Attualità - 06 settembre 2024, 15:10

L’ombra dell’uva turca su Genova e i suoi parchi, parola all’esperto: “Sempre più presente con caldo e umidità, un pericolo per le altre specie”

Parla Matteo Frulio, direttore del parco di Villa Duchessa di Galliera: “Se non controllata può provocare la perdita di un sottobosco stabilizzato nel tempo”

La Phytolacca americana (Foto di Goran Horvat da Pixabay)

La Phytolacca americana (Foto di Goran Horvat da Pixabay)

A un occhio poco attento passa quasi del tutto inosservata, ma per chi si occupa del verde pubblico sta diventando un’autentica piaga.
L’uva turca (nome comune della Phytolacca americana) non è una novità nei giardini genovesi, ma negli ultimi anni la sua presenza si è fatta notare sempre di più fino a rappresentare un pericolo per le specie autoctone che colorano parchi, giardini, ma anche piccoli spazi di verde pubblico urbano.

Nota come ‘turca’ nel gergo popolare, in realtà proviene dal continente americano e fu introdotta in Europa per la coltivazione delle sue bacche che, una volta mature, assomigliano a un grappolo d’uva: da qui il suo nome gergale. In passato, inoltre, veniva utilizzata per creare un colorante da usare nella produzione del vino.
Ma, elemento di primaria importanza, è catalogata come ‘infestante’. Definizione che Genova sta conoscendo da circa cinque anni a questa parte quando l’uva turca ha iniziato a proliferare come mai prima d’ora in spazi pubblici, a bordo delle strade ma, soprattutto, in parchi di prestigio come quella di Villa Duchessa di Galliera.

Qui sta mettendo a rischio il resto delle piante che per anni hanno decorato lo spazio verde esterno alla villa, come spiega ai nostri microfoni Matteo Frulio, direttore del parco: “Quello dell’uva turca non è un problema nuovo, ma posso dire con certezza che la sua diffusione è notevolmente aumentata negli ultimi quattro o cinque anni. La estirpiamo in continuazione, ma si ripresenta in quantità sempre maggiore. Si tratta di una pianta estremamente resistente con una radice notevole, difficile da estirpare anche a seconda della grandezza che raggiunge. Può tranquillamente superare i due metri di altezza e con la sua diffusione rischia di soppiantare le altre specie all’interno del parco, significa la perdita di un sottobosco che si era stabilizzato nel tempo. Crea problemi nella manutenzione, quando la estirpi porta via molta terra”.

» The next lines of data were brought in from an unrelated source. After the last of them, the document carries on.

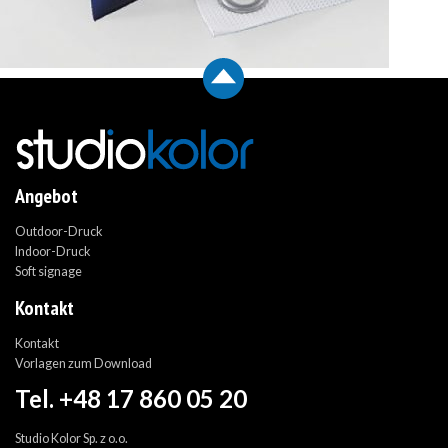
Angebot
Outdoor-Druck
Indoor-Druck
Soft signage
Kontakt
Kontakt
Vorlagen zum Download
Tel. +48 17 860 05 20
Studio Kolor Sp. z o.o.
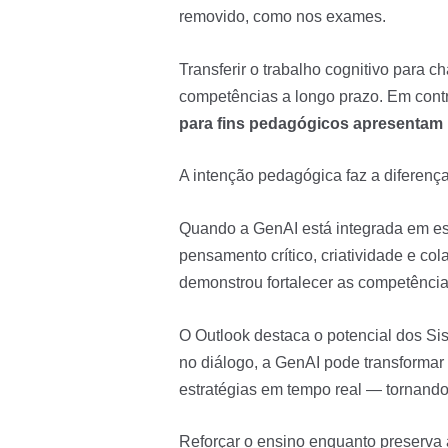
removido, como nos exames.
Transferir o trabalho cognitivo para 
competências a longo prazo. Em cont
para fins pedagógicos apresentam
A intenção pedagógica faz a diferenç
Quando a GenAI está integrada em est
pensamento crítico, criatividade e c
demonstrou fortalecer as competência
O Outlook destaca o potencial dos Sis
no diálogo, a GenAI pode transformar
estratégias em tempo real — tornand
Reforçar o ensino enquanto preserva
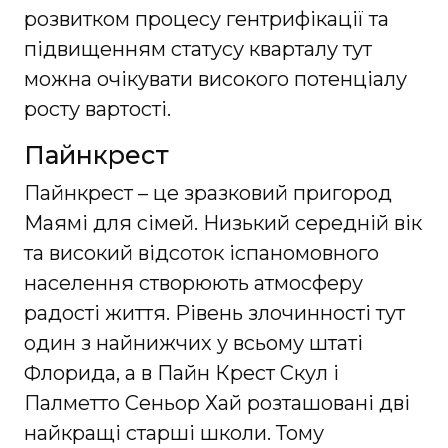
розвитком процесу гентрифікації та
підвищенням статусу кварталу тут
можна очікувати високого потенціалу
росту вартості.
Пайнкрест
Пайнкрест – це зразковий пригород
Маямі для сімей. Низький середній вік
та високий відсоток іспаномовного
населення створюють атмосферу
радості життя. Рівень злочинності тут
один з найнижчих у всьому штаті
Флорида, а в Пайн Крест Скул і
Палметто Сеньор Хай розташовані дві
найкращі старші школи. Тому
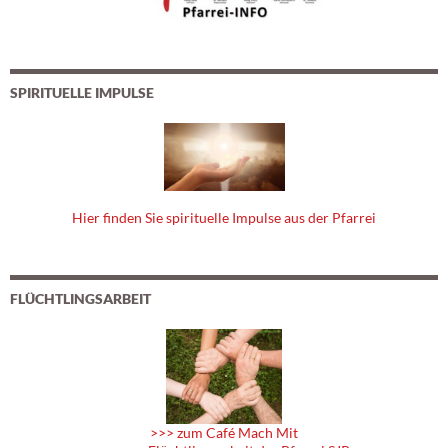
SPIRITUELLE IMPULSE
Hier finden Sie spirituelle Impulse aus der Pfarrei
FLÜCHTLINGSARBEIT
>>> zum Café Mach Mit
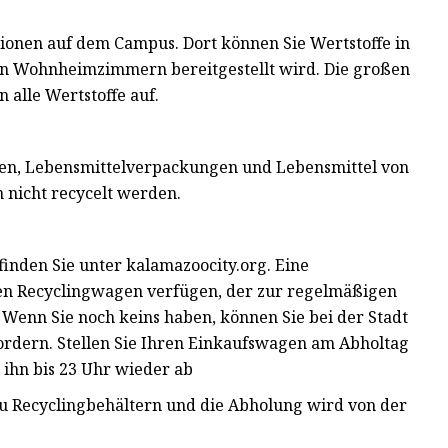
tionen auf dem Campus. Dort können Sie Wertstoffe in
len Wohnheimzimmern bereitgestellt wird. Die großen
alle Wertstoffe auf.
etten, Lebensmittelverpackungen und Lebensmittel von
 nicht recycelt werden.
inden Sie unter kalamazoocity.org. Eine
nen Recyclingwagen verfügen, der zur regelmäßigen
enn Sie noch keins haben, können Sie bei der Stadt
nfordern. Stellen Sie Ihren Einkaufswagen am Abholtag
ihn bis 23 Uhr wieder ab
 Recyclingbehältern und die Abholung wird von der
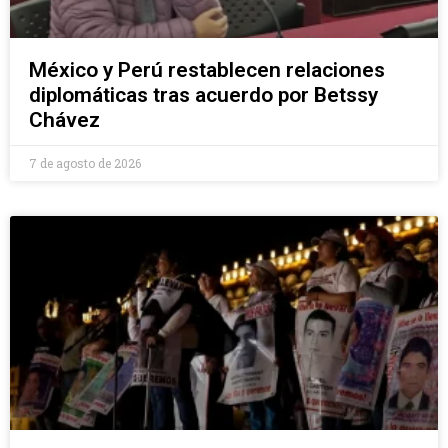
México y Perú restablecen relaciones
diplomáticas tras acuerdo por Betssy
Chávez
7 de agosto de 2026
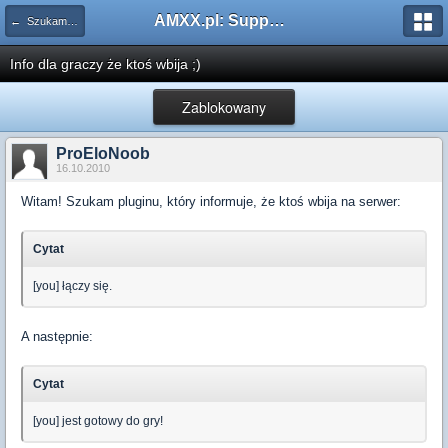
AMXX.pl: Support AMX Mod X i SourceMod
← Szukam pluginu
Info dla graczy że ktoś wbija ;)
Zablokowany
ProEloNoob
16.10.2010
Witam! Szukam pluginu, który informuje, że ktoś wbija na serwer:
Cytat
[you] łączy się.
A następnie:
Cytat
[you] jest gotowy do gry!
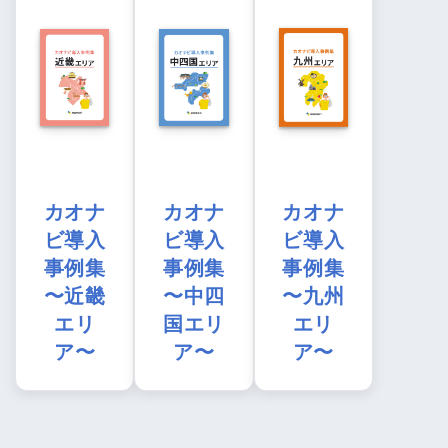
カオナ
カオナ
カオナ
ビ導入
ビ導入
ビ導入
事例集
事例集
事例集
〜近畿
〜中四
〜九州
エリ
国エリ
エリ
ア〜
ア〜
ア〜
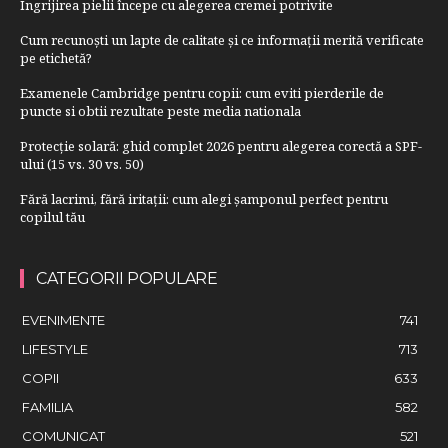
Îngrijirea pielii începe cu alegerea cremei potrivite
Cum recunoști un lapte de calitate și ce informații merită verificate
pe etichetă?
Examenele Cambridge pentru copii: cum eviti pierderile de
puncte si obtii rezultate peste media nationala
Protecție solară: ghid complet 2026 pentru alegerea corectă a SPF-
ului (15 vs. 30 vs. 50)
Fără lacrimi, fără iritații: cum alegi șamponul perfect pentru
copilul tău
CATEGORII POPULARE
EVENIMENTE
741
LIFESTYLE
713
COPII
633
FAMILIA
582
COMUNICAT
521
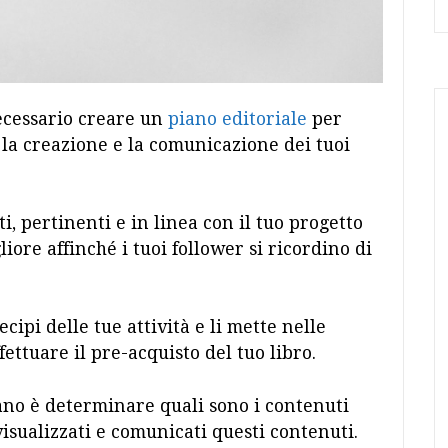
necessario creare un
piano editoriale
per
 la creazione e la comunicazione dei tuoi
, pertinenti e in linea con il tuo progetto
ore affinché i tuoi follower si ricordino di
ipi delle tue attività e li mette nelle
ettuare il pre-acquisto del tuo libro.
no è determinare quali sono i contenuti
isualizzati e comunicati questi contenuti.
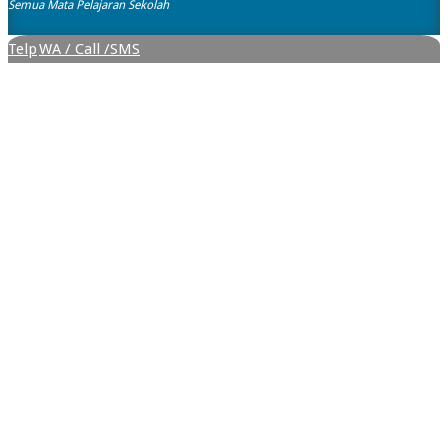
Semua Mata Pelajaran Sekolah
Telp
WA / Call /SMS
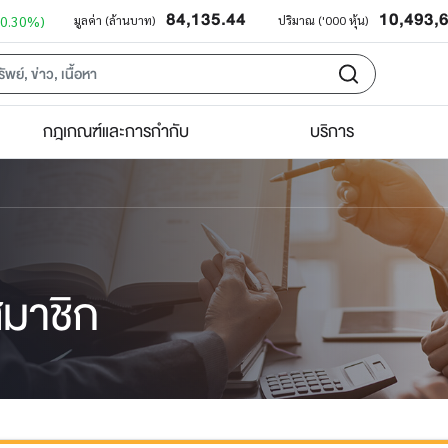
84,135.44
10,493,
+0.30%)
มูลค่า (ล้านบาท)
ปริมาณ ('000 หุ้น)
กฎเกณฑ์และการกำกับ
บริการ
สมาชิก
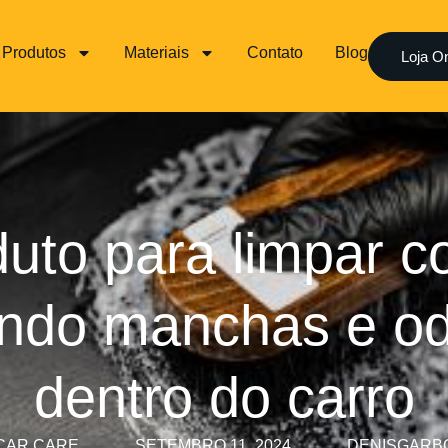
Produtos
Materiais
Contato
Blog
Loja On
uto para limpar c
ndo manchas e od
dentro do carro
CAR CARE
SETEMBRO 11, 2024
DENISGARB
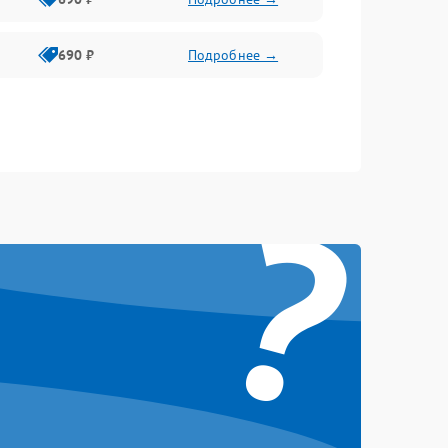
690 ₽
Подробнее →
?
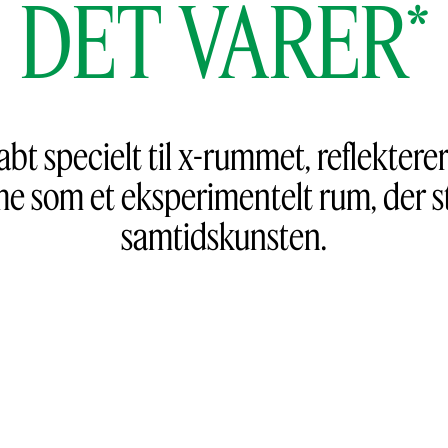
DET VARER*
abt specielt til x-rummet, reflekte
e som et eksperimentelt rum, der sti
samtidskunsten.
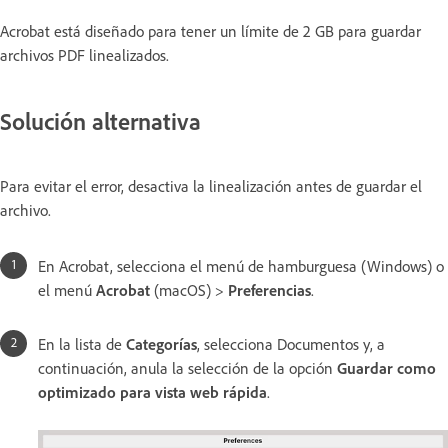
Acrobat está diseñado para tener un límite de 2 GB para guardar
archivos PDF linealizados.
Solución alternativa
Para evitar el error, desactiva la linealización antes de guardar el
archivo.
En Acrobat, selecciona el menú de hamburguesa (Windows) o
el menú
Acrobat
(macOS) >
Preferencias
.
En la lista de
Categorías
, selecciona Documentos y, a
continuación, anula la selección de la opción
Guardar como
optimizado para vista web rápida
.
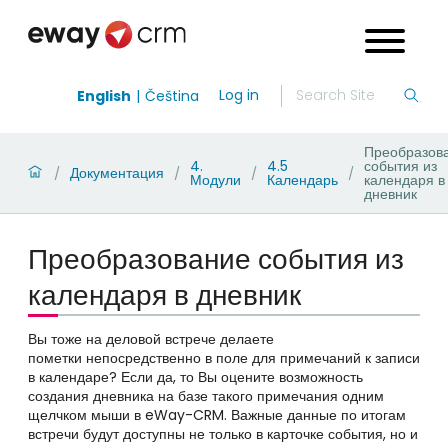
Log in
English
Čeština
Преобразов
4.
4.5
события из
Документация
/
/
/
/
Модули
Календарь
календаря в
дневник
Преобразование события из
календаря в дневник
Вы тоже на деловой встрече делаете
пометки непосредственно в поле для примечаний к записи
в календаре? Если да, то Вы оцените возможность
создания дневника на базе такого примечания одним
щелчком мыши в eWay-CRM. Важные данные по итогам
встречи будут доступны не только в карточке события, но и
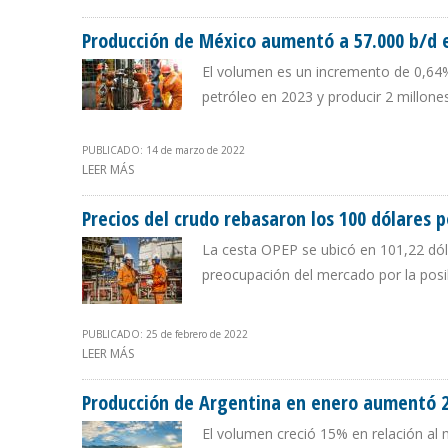
Producción de México aumentó a 57.000 b/d 
El volumen es un incremento de 0,64%
petróleo en 2023 y producir 2 millones
PUBLICADO: 14 de marzo de 2022
LEER MÁS
SOBRE PRODUCCIÓN DE MÉXICO AUMENTÓ A 57.000 B/D
Precios del crudo rebasaron los 100 dólares p
La cesta OPEP se ubicó en 101,22 dól
preocupación del mercado por la posib
PUBLICADO: 25 de febrero de 2022
LEER MÁS
SOBRE PRECIOS DEL CRUDO REBASARON LOS 100 DÓLA
Producción de Argentina en enero aumentó 2
El volumen creció 15% en relación a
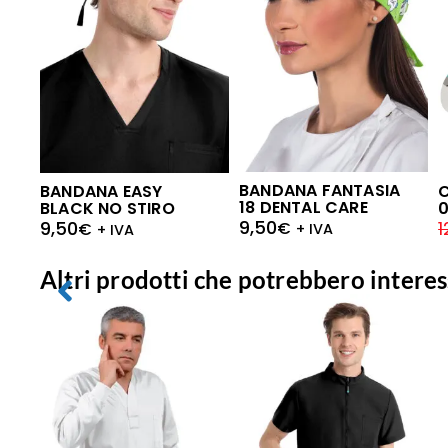
BANDANA FANTASIA
BANDANA EASY
C
18 DENTAL CARE
BLACK NO STIRO
9,50
9,50
1
€
€
+ IVA
+ IVA
Altri prodotti che potrebbero interes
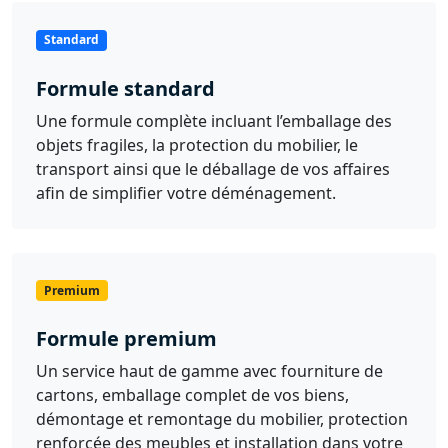
Standard
Formule standard
Une formule complète incluant l’emballage des
objets fragiles, la protection du mobilier, le
transport ainsi que le déballage de vos affaires
afin de simplifier votre déménagement.
Premium
Formule premium
Un service haut de gamme avec fourniture de
cartons, emballage complet de vos biens,
démontage et remontage du mobilier, protection
renforcée des meubles et installation dans votre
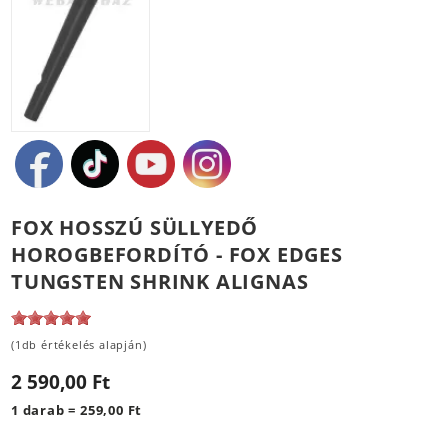
FOX HOSSZÚ SÜLLYEDŐ
HOROGBEFORDÍTÓ - FOX EDGES
TUNGSTEN SHRINK ALIGNAS
(1db értékelés alapján)
2 590,00 Ft
1 darab = 259,00 Ft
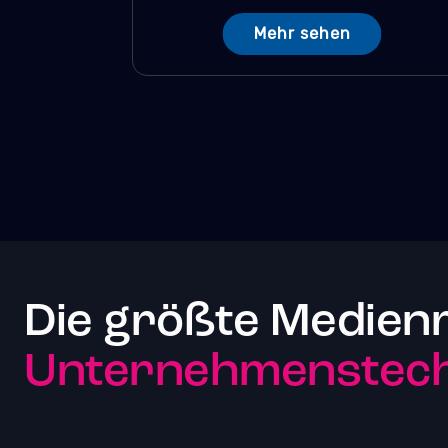
Mehr sehen
Die größte Medien
Unternehmenstech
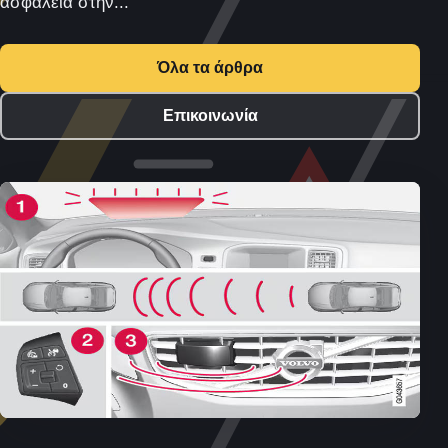
ασφάλεια στην...
Όλα τα άρθρα
Επικοινωνία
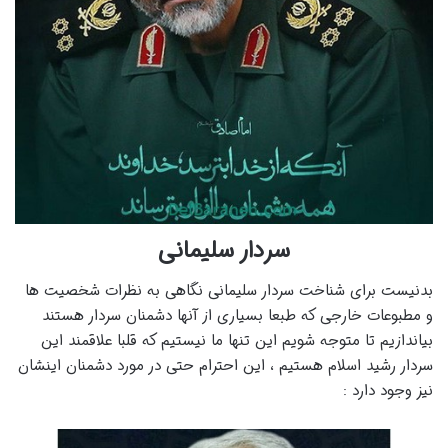
سردار سلیمانی
بدنیست برای شناخت سردار سلیمانی نگاهی به نظرات شخصیت ها
و مطبوعات خارجی که طبعا بسیاری از آنها دشمنان سردار هستند
بیاندازیم تا متوجه شویم این تنها ما نیستیم که قلبا علاقمند این
سردار رشید اسلام هستیم ، این احترام حتی در مورد دشمنان اینشان
نیز وجود دارد :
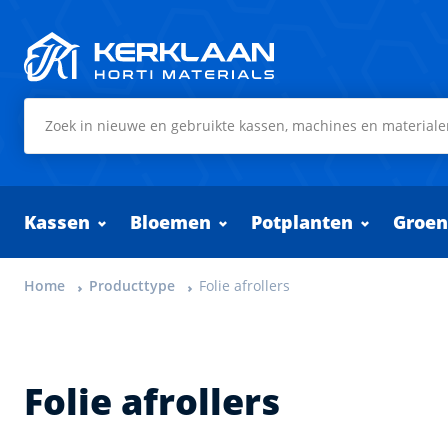
Kerklaan Horti Materials
Kassen
Bloemen
Potplanten
Groen
Home
Producttype
Folie afrollers
Folie afrollers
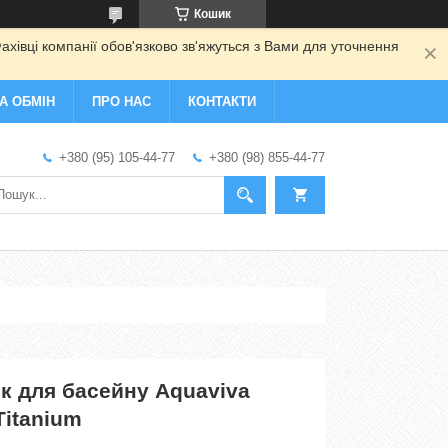
Кошик
ахівці компанії обов'язково зв'яжуться з Вами для уточнення
А ОБМІН
ПРО НАС
КОНТАКТИ
+380 (95) 105-44-77
+380 (98) 855-44-77
к для басейну Aquaviva
Titanium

Una presenza infestante che, come detto, non risparmia gli spazi pubblici. “Anche nei giardinetti ne trovo tanta, specie dove la manutenzione non è costante - aggiunge Frulio - se si riesce a togliere quando è ancora piccola, anche con un decespugliatore, la si può controllare, altrimenti diventa complesso toglierla quando è ben sviluppata”.

Le tempistiche della sua recente maggiore diffusione portano a pensare che l’innalzamento delle temperature e dell’umidità siano condizioni favorevoli per la sua proliferazione, un’altra conseguenza collaterale dei cambiamenti climatici che sta sempre più influenzando il territorio.

C’è poi un altro quesito particolarmente diffuso: le sue bacche sono tossiche?Produce piccole bacche nere apparentemente molto invitati - spiega il direttore del parco - ma sono molte le piante che potenzialmente lo sono, come anche il tasso con le sue bacche viola che sembrano caramelle. Il suo problema non è la tossicità, ma l’impatto sul piano manutentivo. Se la si lascia crescere per un paio di settimane, si formano gruppi che diventano poi difficili da eliminare”.

Qual è la soluzione, quindi? “Non bisogna farla fruttificare ed eliminarla quando è molto piccola, basta anche solo una zappa - conclude Frulio - i maggiori diffusori sono i volatili, infatti inizialmente l’avevamo notata solo in un angolo del parco e poi l’abbiamo ritrovata ovunque. Siamo passati da una nicchia a una diffusione molto più ampia”.